Model-referenced underwater localization using optical and acoustic images for autonomous intervention systems

Abstract

This thesis deals with a localization method for autonomous intervention systems that autonomously perform underwater intervention tasks. This method uses image information from optical and acoustic camera to provide high-precision localization information necessary for the intervention systems to maneuver near the intervention environment and perform the precision manipulation on target structures.
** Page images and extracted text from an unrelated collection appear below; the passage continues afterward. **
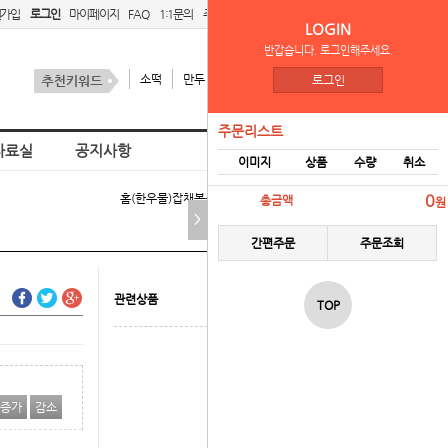
원가입
로그인
마이페이지
FAQ
1:1문의
주문리스트
간편주문
LOGIN
반갑습니다. 로그인해주세요.
소떡
만두
김치
스팜
로그인
주문리스트
자료실
공지사항
이미지
상품
수량
취소
홈
(한우물)잡채볶음밥300g > 볶음밥
0
총금액
원
>
간편주문
주문조회
관련상품
TOP
증가
감소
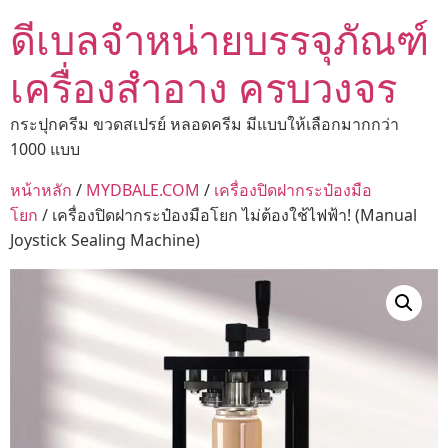
ดีเบลจำหน่ายบรรจุภัณฑ์
เครื่องสำอาง ครบวงจร
กระปุกครีม ขวดสเปรย์ หลอดครีม มีแบบให้เลือกมากกว่า
1000 แบบ
หน้าหลัก
/
MYDBALE.COM
/
เครื่องปิดฝากระป๋องมือ
โยก
/ เครื่องปิดฝากระป๋องมือโยก ไม่ต้องใช้ไฟฟ้า! (Manual
Joystick Sealing Machine)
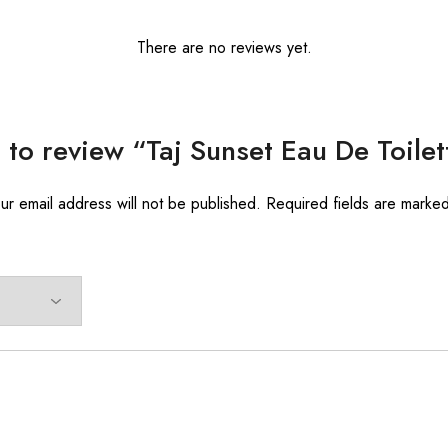
There are no reviews yet.
st to review “Taj Sunset Eau De Toile
ur email address will not be published.
Required fields are marke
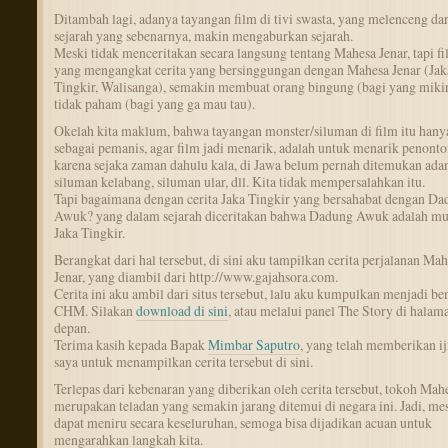
Ditambah lagi, adanya tayangan film di tivi swasta, yang melenceng dar
sejarah yang sebenarnya, makin mengaburkan sejarah.
Meski tidak menceritakan secara langsung tentang Mahesa Jenar, tapi f
yang mengangkat cerita yang bersinggungan dengan Mahesa Jenar (Jak
Tingkir, Walisanga), semakin membuat orang bingung (bagi yang miki
tidak paham (bagi yang ga mau tau).
Okelah kita maklum, bahwa tayangan monster/siluman di film itu hany
sebagai pemanis, agar film jadi menarik, adalah untuk menarik penonto
karena sejaka zaman dahulu kala, di Jawa belum pernah ditemukan ada
siluman kelabang, siluman ular, dll. Kita tidak mempersalahkan itu.
Tapi bagaimana dengan cerita Jaka Tingkir yang bersahabat dengan D
Awuk? yang dalam sejarah diceritakan bahwa Dadung Awuk adalah m
Jaka Tingkir.
Berangkat dari hal tersebut, di sini aku tampilkan cerita perjalanan Ma
Jenar, yang diambil dari http://www.gajahsora.com.
Cerita ini aku ambil dari situs tersebut, lalu aku kumpulkan menjadi be
CHM. Silakan
download di sini
, atau melalui panel The Story di halam
depan.
Terima kasih kepada Bapak
Mimbar Saputro
, yang telah memberikan ij
saya untuk menampilkan cerita tersebut di sini.
Terlepas dari kebenaran yang diberikan oleh cerita tersebut, tokoh Mah
merupakan teladan yang semakin jarang ditemui di negara ini. Jadi, mes
dapat meniru secara keseluruhan, semoga bisa dijadikan acuan untuk
mengarahkan langkah kita.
The thesis proposes three localization techniques according to the configuration of the mounted sensors of the intervention systems. First of all, a localization method using optical images for the intervention system is introduced. This method estimates relative pose of six degree of freedom through visual referencing of the object of interest in a single optical image. The method considered edge features for robust visual referencing in underwater images, which use three-dimensional wire-frame model for the intervention environment. In addition, a localization method using acoustic images for the intervention system is proposed. For a single acoustic image, the thesis sets the localization problem as an optimization problem to find a six-degree of freedom pose hypothesis that produces the most similar acoustic image in the acoustic camera simulator. To determine initial inputs for the optimization problem, the thesis proposes an image nearest neighbor search that determines a pose hypothesis as an initial localization from image-pose hypothesis group generated in advance using the acoustic camera simulator for a space of interest. In this regard, this thesis describes a method of constructing the acoustic camera simulator that efficiently generates simulated acoustic images. This thesis proposes a strategy for effectively estimating relative poses using optical and acoustic images in consideration of the operating and measurement characteristics of the optical and acoustic camera. This strategy combines two localization methods, which estimates the relative pose using acoustic images as the main information and selectively uses the optical images according to the quality of the underwater image.

This thesis describes how to build an efficient localization system using a filter algorithm by fusing underwater navigation sensor information and the localization information from each localization technique. Finally, the thesis looks at the performance and usefulness of the proposed techniques through simulation and experimental verification and discuss the results.